Introduction – Dec 26, 2012
Major General Abdelaziz Jassim al-Shalal is not the first high-ranking Syrian officer to have joined the ‘rebels’ However, in each case we suspect that the defectors were lured into switching sides with offers of material rewards and the promise of power in whatever succeeds Assad’s regime.
Sure it may cost a little, but the Gulf states have plenty of spare cash and a vested interest in seeing Assad removed from power. Just as their Western allies and Israel do.
Such an approach to undermine Assad’s power is also a lot easier than direct military confrontation. Because even if it takes a little extra time and money, laced with promises of power, it also bypasses completely Assad’s Russian supporters.
Adding to doubts about Major General Abdelaziz Jassim al-Shalal’s sincerity is the fact that he accuses the Syrian Army of exactly the crimes the ‘Syrian rebels’ are alleged to have committed.
Syria military police chief defects to rebels
Paul Beaumont – guardian.co.uk Dec 26, 2012
Major General Abdelaziz Jassim al-Shalal was shown making a statement confirming his defection in a video broadcast on al-Arabiya TV late on Tuesday, saying he was joining “the people’s revolution”.
The defection came as a delegation of Syrian officials headed to Moscow on Wednesday to discuss proposals for ending the conflict following talks with the UN envoy Lakhdar Brahimi in Damascus this week.
Wearing his uniform with a red insignia on the shoulder, Shalal spoke from a desk in a room in an undisclosed location. Some rebel sources said he had fled to Turkey. It was not clear when Shalal changed sides.
“The army has destroyed cities and villages and has committed massacres against an unarmed population that took to the streets to demand freedom,” he said. “Long live free Syria.”
The defection will be a blow to morale for Assad’s forces, which are hitting back at a string of rebel advances across the country. It follows the defections of dozens of other generals since Syria’s crisis began in March 2011.
In July Brigadier General Manaf Tlass was the first member of Assad’s inner circle to break ranks and join the opposition. Shalal, however, is one of the most senior, and held a top post at the time he left.
In his statement he said the army had been “derailed from its basic mission of protecting the people and … become a gang for killing and destruction”.
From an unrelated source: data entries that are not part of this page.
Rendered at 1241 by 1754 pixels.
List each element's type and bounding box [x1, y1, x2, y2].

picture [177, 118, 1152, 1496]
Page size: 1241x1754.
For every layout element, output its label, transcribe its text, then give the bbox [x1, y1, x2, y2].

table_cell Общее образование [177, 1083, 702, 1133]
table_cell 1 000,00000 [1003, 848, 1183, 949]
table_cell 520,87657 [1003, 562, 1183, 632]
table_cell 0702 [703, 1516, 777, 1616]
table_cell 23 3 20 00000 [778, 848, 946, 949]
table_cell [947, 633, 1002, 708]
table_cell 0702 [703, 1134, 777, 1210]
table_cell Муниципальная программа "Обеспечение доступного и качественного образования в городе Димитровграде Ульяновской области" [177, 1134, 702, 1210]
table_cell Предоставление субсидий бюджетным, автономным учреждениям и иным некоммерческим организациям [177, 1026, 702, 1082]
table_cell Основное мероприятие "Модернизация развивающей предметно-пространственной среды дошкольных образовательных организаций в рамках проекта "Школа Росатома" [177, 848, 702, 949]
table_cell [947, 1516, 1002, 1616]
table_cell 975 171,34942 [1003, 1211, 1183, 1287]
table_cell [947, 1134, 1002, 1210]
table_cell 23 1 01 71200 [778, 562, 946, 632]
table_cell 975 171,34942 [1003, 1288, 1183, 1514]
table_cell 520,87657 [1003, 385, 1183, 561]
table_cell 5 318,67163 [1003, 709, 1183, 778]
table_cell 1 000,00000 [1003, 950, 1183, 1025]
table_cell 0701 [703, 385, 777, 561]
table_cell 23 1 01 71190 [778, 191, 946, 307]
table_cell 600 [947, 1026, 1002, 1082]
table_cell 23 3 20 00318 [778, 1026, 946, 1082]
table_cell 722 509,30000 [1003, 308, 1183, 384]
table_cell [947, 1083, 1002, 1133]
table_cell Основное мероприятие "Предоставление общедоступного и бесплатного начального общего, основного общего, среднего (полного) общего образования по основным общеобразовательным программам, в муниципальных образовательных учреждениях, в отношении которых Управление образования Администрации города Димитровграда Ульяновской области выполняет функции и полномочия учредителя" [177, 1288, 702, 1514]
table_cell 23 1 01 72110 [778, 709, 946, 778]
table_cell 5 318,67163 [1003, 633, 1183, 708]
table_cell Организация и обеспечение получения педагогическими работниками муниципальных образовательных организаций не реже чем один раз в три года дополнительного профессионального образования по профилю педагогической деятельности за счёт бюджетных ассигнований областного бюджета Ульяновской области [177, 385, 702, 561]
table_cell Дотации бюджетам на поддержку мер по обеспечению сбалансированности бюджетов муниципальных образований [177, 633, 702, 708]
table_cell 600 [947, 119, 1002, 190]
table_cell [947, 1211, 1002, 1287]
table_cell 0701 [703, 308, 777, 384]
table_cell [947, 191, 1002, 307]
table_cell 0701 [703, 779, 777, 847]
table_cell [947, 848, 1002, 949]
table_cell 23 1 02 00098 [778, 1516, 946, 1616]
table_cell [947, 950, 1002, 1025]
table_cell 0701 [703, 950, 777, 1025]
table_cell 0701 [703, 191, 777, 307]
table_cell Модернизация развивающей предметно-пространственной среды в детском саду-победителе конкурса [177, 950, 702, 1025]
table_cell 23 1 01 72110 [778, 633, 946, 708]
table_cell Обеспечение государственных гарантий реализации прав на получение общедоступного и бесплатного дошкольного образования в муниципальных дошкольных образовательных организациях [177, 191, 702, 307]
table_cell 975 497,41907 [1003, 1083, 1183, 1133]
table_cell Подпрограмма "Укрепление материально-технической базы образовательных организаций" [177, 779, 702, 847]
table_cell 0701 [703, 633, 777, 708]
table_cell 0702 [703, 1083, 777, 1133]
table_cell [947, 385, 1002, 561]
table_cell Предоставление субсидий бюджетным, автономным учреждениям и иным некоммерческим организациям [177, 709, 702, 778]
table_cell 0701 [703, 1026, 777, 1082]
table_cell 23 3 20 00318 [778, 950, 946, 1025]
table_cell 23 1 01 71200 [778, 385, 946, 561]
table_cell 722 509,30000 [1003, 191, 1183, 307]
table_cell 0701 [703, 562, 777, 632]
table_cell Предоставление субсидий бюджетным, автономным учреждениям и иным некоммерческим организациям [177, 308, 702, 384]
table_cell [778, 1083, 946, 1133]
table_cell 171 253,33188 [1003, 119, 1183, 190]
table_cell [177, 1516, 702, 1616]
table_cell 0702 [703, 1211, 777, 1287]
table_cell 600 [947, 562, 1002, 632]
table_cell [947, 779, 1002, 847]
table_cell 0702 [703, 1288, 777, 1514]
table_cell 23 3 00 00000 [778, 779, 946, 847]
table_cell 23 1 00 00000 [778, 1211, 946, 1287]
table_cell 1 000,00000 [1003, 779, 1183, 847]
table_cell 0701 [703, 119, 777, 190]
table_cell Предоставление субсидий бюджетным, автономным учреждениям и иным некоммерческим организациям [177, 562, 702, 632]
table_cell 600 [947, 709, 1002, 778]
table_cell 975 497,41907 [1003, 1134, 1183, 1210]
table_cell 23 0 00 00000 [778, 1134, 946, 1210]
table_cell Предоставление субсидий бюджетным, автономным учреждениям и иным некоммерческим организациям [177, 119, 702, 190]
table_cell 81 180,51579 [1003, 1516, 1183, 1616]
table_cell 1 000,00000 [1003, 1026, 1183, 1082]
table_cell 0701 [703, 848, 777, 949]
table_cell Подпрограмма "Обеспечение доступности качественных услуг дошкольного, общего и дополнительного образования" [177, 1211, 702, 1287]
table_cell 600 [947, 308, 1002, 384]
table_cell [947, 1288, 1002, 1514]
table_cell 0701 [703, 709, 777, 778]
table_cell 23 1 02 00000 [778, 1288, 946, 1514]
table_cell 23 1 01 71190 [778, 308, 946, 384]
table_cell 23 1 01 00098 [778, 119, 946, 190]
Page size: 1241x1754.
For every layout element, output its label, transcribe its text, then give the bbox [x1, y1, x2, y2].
He accused the military of “destroying cities and villages and committing massacres against our innocent people who came out to demand freedom”.
Thousands of Syrian soldiers have defected over the past 21 months and many of them are now fighting against government forces. Many have cited attacks on civilians as the reason they switched sides.
A Syrian security source confirmed Shalal’s defection but played down its significance. “Shalal did defect but he was due to retire in a month and he only defected to play hero,” the source said.
A group of Syrian foreign ministry officials headed to Moscow to discuss proposals apparently made by Brahimi. The deputy foreign minister, Faisal Makdad, and an aide will sound out Russian officials on the details of meetings with Brahimi, a Syrian security source said.
A Lebanese official close to Assad’s government said Syrian officials were upbeat after talks with the UN-Arab League envoy, who met the Syrian foreign minister, Walid Moualem, on Tuesday and Assad himself the day before.
“There is a new mood now and something good is happening,” the official said, asking not to be named due to the sensitivity of the issue. “Of course now they [Syrian officials] want to meet with their allies to discuss these new developments.”
More than 44,000 Syrians have died in the revolt against four decades of Assad family rule, a conflict that began with peaceful protests and which has descended into civil war.
Brahimi is in Syria for a week of talks with government officials and some dissidents, but has so far said nothing about any new proposals or developments.
Earlier in December he held tripartite meetings between Russia, Syria’s main arms supplier and an Assad ally, and the United States, which has thrown its weight behind the opposition. While both sides said they wanted a political settlement, neither changed their stance on Assad.
Brahimi’s previous proposal centred on a transitional government which left open Assad’s future role, something which became a sticking point between the government, the opposition and foreign powers backing different sides.
The latest moves emerged as a video posted on Wednesday claimed government shelling in the northern Syrian province of Raqqa had killed about 20 people, at least eight of them children,.
The Syrian Observatory for Human Rights published a video showing rows of the blood-stained bodies laid out on blankets. The sound of crying relatives could be heard in the background. It was unclear when the attack in the village of al-Qahtania happened.